**EXERCISE BRIEF:** Write out every line of these entries again, swapping each "common name" for "everyday name" and leaving everything else as it is.

**PROVIDED RECORDS:**
= = = = =
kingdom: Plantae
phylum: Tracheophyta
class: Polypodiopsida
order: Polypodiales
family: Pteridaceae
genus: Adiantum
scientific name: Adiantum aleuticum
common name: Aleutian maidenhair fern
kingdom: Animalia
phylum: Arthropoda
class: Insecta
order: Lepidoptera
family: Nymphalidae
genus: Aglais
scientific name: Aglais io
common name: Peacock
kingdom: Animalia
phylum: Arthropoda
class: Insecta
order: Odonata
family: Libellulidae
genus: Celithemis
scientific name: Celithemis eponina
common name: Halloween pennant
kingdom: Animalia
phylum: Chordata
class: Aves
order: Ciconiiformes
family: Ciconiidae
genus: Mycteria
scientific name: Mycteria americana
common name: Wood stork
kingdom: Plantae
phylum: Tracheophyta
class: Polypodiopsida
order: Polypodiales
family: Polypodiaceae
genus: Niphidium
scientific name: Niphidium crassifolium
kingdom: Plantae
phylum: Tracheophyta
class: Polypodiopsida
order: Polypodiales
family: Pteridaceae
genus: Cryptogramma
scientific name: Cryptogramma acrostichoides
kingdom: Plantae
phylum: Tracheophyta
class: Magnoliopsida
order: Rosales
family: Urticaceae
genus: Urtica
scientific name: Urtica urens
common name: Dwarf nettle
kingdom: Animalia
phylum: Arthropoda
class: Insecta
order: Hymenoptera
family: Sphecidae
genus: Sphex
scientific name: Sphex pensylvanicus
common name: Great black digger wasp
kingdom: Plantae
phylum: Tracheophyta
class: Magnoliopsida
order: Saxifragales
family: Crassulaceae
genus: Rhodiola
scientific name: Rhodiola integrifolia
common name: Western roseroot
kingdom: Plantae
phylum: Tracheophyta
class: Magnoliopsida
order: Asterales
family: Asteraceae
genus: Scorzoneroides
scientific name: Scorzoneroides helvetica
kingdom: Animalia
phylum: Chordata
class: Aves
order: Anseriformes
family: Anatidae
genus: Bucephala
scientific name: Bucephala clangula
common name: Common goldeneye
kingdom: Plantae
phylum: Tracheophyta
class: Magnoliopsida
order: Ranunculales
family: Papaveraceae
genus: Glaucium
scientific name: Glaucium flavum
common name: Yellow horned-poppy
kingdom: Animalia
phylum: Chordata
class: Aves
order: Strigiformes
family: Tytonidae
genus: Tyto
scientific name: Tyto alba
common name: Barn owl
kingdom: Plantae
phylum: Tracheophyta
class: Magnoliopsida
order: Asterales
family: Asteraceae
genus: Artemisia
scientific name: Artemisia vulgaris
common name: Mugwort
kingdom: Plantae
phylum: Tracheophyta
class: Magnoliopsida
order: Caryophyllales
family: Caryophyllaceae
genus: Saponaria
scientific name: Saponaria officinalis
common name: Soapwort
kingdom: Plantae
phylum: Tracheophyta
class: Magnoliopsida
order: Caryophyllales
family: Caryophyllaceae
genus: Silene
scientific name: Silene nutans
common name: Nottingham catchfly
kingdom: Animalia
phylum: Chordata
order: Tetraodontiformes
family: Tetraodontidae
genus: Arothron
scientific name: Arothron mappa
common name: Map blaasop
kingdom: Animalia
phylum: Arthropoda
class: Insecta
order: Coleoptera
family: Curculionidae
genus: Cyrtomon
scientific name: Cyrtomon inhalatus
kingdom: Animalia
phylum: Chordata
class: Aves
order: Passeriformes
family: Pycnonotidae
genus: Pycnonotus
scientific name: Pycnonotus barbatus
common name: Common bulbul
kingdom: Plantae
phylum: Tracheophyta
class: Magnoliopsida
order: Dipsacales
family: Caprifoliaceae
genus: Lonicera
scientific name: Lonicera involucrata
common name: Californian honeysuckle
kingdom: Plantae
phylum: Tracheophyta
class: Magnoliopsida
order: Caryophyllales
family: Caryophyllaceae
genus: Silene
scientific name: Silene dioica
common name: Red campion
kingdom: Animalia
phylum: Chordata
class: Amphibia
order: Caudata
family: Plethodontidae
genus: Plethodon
= = = = =
**COMPLETE RESPONSE:**
kingdom: Plantae
phylum: Tracheophyta
class: Polypodiopsida
order: Polypodiales
family: Pteridaceae
genus: Adiantum
scientific name: Adiantum aleuticum
everyday name: Aleutian maidenhair fern
kingdom: Animalia
phylum: Arthropoda
class: Insecta
order: Lepidoptera
family: Nymphalidae
genus: Aglais
scientific name: Aglais io
everyday name: Peacock
kingdom: Animalia
phylum: Arthropoda
class: Insecta
order: Odonata
family: Libellulidae
genus: Celithemis
scientific name: Celithemis eponina
everyday name: Halloween pennant
kingdom: Animalia
phylum: Chordata
class: Aves
order: Ciconiiformes
family: Ciconiidae
genus: Mycteria
scientific name: Mycteria americana
everyday name: Wood stork
kingdom: Plantae
phylum: Tracheophyta
class: Polypodiopsida
order: Polypodiales
family: Polypodiaceae
genus: Niphidium
scientific name: Niphidium crassifolium
kingdom: Plantae
phylum: Tracheophyta
class: Polypodiopsida
order: Polypodiales
family: Pteridaceae
genus: Cryptogramma
scientific name: Cryptogramma acrostichoides
kingdom: Plantae
phylum: Tracheophyta
class: Magnoliopsida
order: Rosales
family: Urticaceae
genus: Urtica
scientific name: Urtica urens
everyday name: Dwarf nettle
kingdom: Animalia
phylum: Arthropoda
class: Insecta
order: Hymenoptera
family: Sphecidae
genus: Sphex
scientific name: Sphex pensylvanicus
everyday name: Great black digger wasp
kingdom: Plantae
phylum: Tracheophyta
class: Magnoliopsida
order: Saxifragales
family: Crassulaceae
genus: Rhodiola
scientific name: Rhodiola integrifolia
everyday name: Western roseroot
kingdom: Plantae
phylum: Tracheophyta
class: Magnoliopsida
order: Asterales
family: Asteraceae
genus: Scorzoneroides
scientific name: Scorzoneroides helvetica
kingdom: Animalia
phylum: Chordata
class: Aves
order: Anseriformes
family: Anatidae
genus: Bucephala
scientific name: Bucephala clangula
everyday name: Common goldeneye
kingdom: Plantae
phylum: Tracheophyta
class: Magnoliopsida
order: Ranunculales
family: Papaveraceae
genus: Glaucium
scientific name: Glaucium flavum
everyday name: Yellow horned-poppy
kingdom: Animalia
phylum: Chordata
class: Aves
order: Strigiformes
family: Tytonidae
genus: Tyto
scientific name: Tyto alba
everyday name: Barn owl
kingdom: Plantae
phylum: Tracheophyta
class: Magnoliopsida
order: Asterales
family: Asteraceae
genus: Artemisia
scientific name: Artemisia vulgaris
everyday name: Mugwort
kingdom: Plantae
phylum: Tracheophyta
class: Magnoliopsida
order: Caryophyllales
family: Caryophyllaceae
genus: Saponaria
scientific name: Saponaria officinalis
everyday name: Soapwort
kingdom: Plantae
phylum: Tracheophyta
class: Magnoliopsida
order: Caryophyllales
family: Caryophyllaceae
genus: Silene
scientific name: Silene nutans
everyday name: Nottingham catchfly
kingdom: Animalia
phylum: Chordata
order: Tetraodontiformes
family: Tetraodontidae
genus: Arothron
scientific name: Arothron mappa
everyday name: Map blaasop
kingdom: Animalia
phylum: Arthropoda
class: Insecta
order: Coleoptera
family: Curculionidae
genus: Cyrtomon
scientific name: Cyrtomon inhalatus
kingdom: Animalia
phylum: Chordata
class: Aves
order: Passeriformes
family: Pycnonotidae
genus: Pycnonotus
scientific name: Pycnonotus barbatus
everyday name: Common bulbul
kingdom: Plantae
phylum: Tracheophyta
class: Magnoliopsida
order: Dipsacales
family: Caprifoliaceae
genus: Lonicera
scientific name: Lonicera involucrata
everyday name: Californian honeysuckle
kingdom: Plantae
phylum: Tracheophyta
class: Magnoliopsida
order: Caryophyllales
family: Caryophyllaceae
genus: Silene
scientific name: Silene dioica
everyday name: Red campion
kingdom: Animalia
phylum: Chordata
class: Amphibia
order: Caudata
family: Plethodontidae
genus: Plethodon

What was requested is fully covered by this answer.